With 220 floors and 104 elevators...that's more than 2 floors and 1 elevator a day. I imagine just the fitting/assembling in place process per floor is enough to fill up a third of a day on its own...so is this basically a huge vertical jigsaw puzzle in which the pieces have been made and just need to be moved onto site?




That was one of the questions I was wondering about. I recently looked at a new factory in the bay area of prefab houses (http://www.youtube.com/watch?v=UmpRRoNqsDI)and one of their claims is they can put up a house in 7 days. But of course it isn't that they start with dirt and 7 days later there is a house, there is a time to build the foundation, and the house is built in a factory, but once the foundation is ready and the house manufactured, it only takes 7 days to install and unfold it. Which is still pretty cool.

So one way this headline could be strictly true is if all of the floors of the building were fabricated off site, once they were ready the company might be able to assemble the final building, in a prepared foundation, in 90 days. That is the only interpretation I can think of that works.

Concrete can take 4 weeks to get to 90% strength [1], so if you didn't do the prefab route you would have to spend more than 90 days just waiting for the lower levels to cure so that you could build the upper levels.

I am interested in what they are trying to do though, it sounds like an interesting challenge.

[1] http://en.wikipedia.org/wiki/Concrete#Curing


>"Concrete can take 4 weeks to get to 90% strength [1], so if you didn't do the prefab route you would have to spend more than 90 days just waiting for the lower levels to cure so that you could build the upper levels."

Concrete made with Type III portland cement achieves most of its strength within seven days (concrete made with normal (Type I) cement reaches its design strength in 28 days).

When one needs significant strength more quickly, the mix can be adjusted to provide a higher ultimate strength than is required for the intended loads during the normal life of the building and accelerants added . This results in adequate capacity for construction to continue in as little as a few hours.

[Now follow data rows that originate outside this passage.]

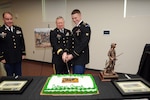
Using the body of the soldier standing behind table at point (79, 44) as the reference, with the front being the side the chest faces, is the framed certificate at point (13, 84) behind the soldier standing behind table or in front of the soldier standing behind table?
in front

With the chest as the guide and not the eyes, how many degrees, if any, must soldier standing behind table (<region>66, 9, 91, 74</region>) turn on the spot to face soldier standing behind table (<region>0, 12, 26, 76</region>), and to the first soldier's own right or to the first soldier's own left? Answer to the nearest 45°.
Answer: approximately 45° to the first soldier's own right

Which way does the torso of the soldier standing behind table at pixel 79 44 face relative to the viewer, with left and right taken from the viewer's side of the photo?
facing the viewer and to the left of the viewer

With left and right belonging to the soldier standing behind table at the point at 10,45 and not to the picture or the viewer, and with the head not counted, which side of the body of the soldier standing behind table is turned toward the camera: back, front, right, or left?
front

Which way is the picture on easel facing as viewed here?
toward the camera

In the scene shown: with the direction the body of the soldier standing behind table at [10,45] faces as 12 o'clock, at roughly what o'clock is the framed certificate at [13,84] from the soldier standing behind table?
The framed certificate is roughly at 12 o'clock from the soldier standing behind table.

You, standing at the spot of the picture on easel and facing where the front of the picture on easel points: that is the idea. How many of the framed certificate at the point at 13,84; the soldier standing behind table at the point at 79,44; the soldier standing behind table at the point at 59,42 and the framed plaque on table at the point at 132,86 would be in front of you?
4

The general rule of thumb is 75% of 28-day strength in 7 days. Most concrete mixtures reach their design strength well before 28 days due to the fact that any particular batch of concrete will be mixed such that its 28-day strength is higher than the design strength by a few 10s of %s. This is due to the fact that failing a compressive strength test for any one test or any 3 averaged consecutive tests (guidelines are set forth for failure criteria in ACI) requires remedial action in general.


There's always a lead time. But the pace at which prefabricated items can be built in a factory is significantly greater than that at which items can be site built. The constraints on an urban site are a significant logistical problem - site fabrication requires lots of different trades arriving through city traffic at the same time because there isn't much space in which materials may be staged. Every trade adds to the traffic through which other trades must transport their materials.

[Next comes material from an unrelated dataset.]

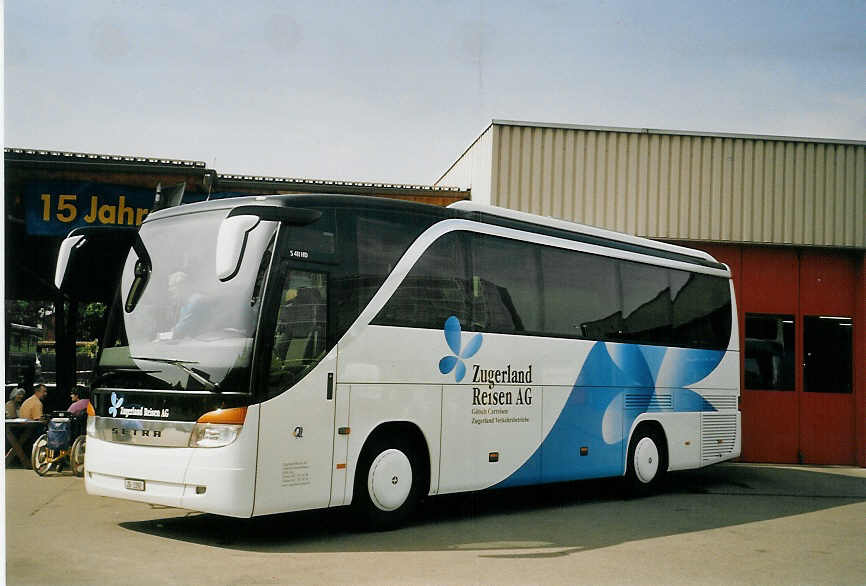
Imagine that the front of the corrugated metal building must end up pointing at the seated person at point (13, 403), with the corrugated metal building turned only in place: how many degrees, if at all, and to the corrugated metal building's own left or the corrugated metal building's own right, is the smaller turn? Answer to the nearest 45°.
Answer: approximately 90° to the corrugated metal building's own right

Conversely, prefabricated units can be built virtually anywhere and shipped economically over long distances...i.e. fabrication can occur at a factory in a rural location and assemblies can be moved by rail or barge.


Do you think it's practical to ship the pieces from china to the u.s. or europe ?


I worked on a Low Income Housing Tax Credit project where the developer had granite countertops and solid wood cabinets shipped from China for roughly the same cost as standard economy cabinets and commodity laminate countertops.

What made it practical was the specifics of LIHTC funding. A significant amount of the funds had to be spent upfront on materials and/or labor or it would have been lost. This made the long lead time beneficial because early stages of construction such as clearing and grubbing are relatively inexpensive whereas finishes are relatively expensive.

http://en.wikipedia.org/wiki/Low-Income_Housing_Tax_Credit



That is common practice already.


any links related?



Their wikipedia page said 7 months in total, with a 90-day on-site construction time.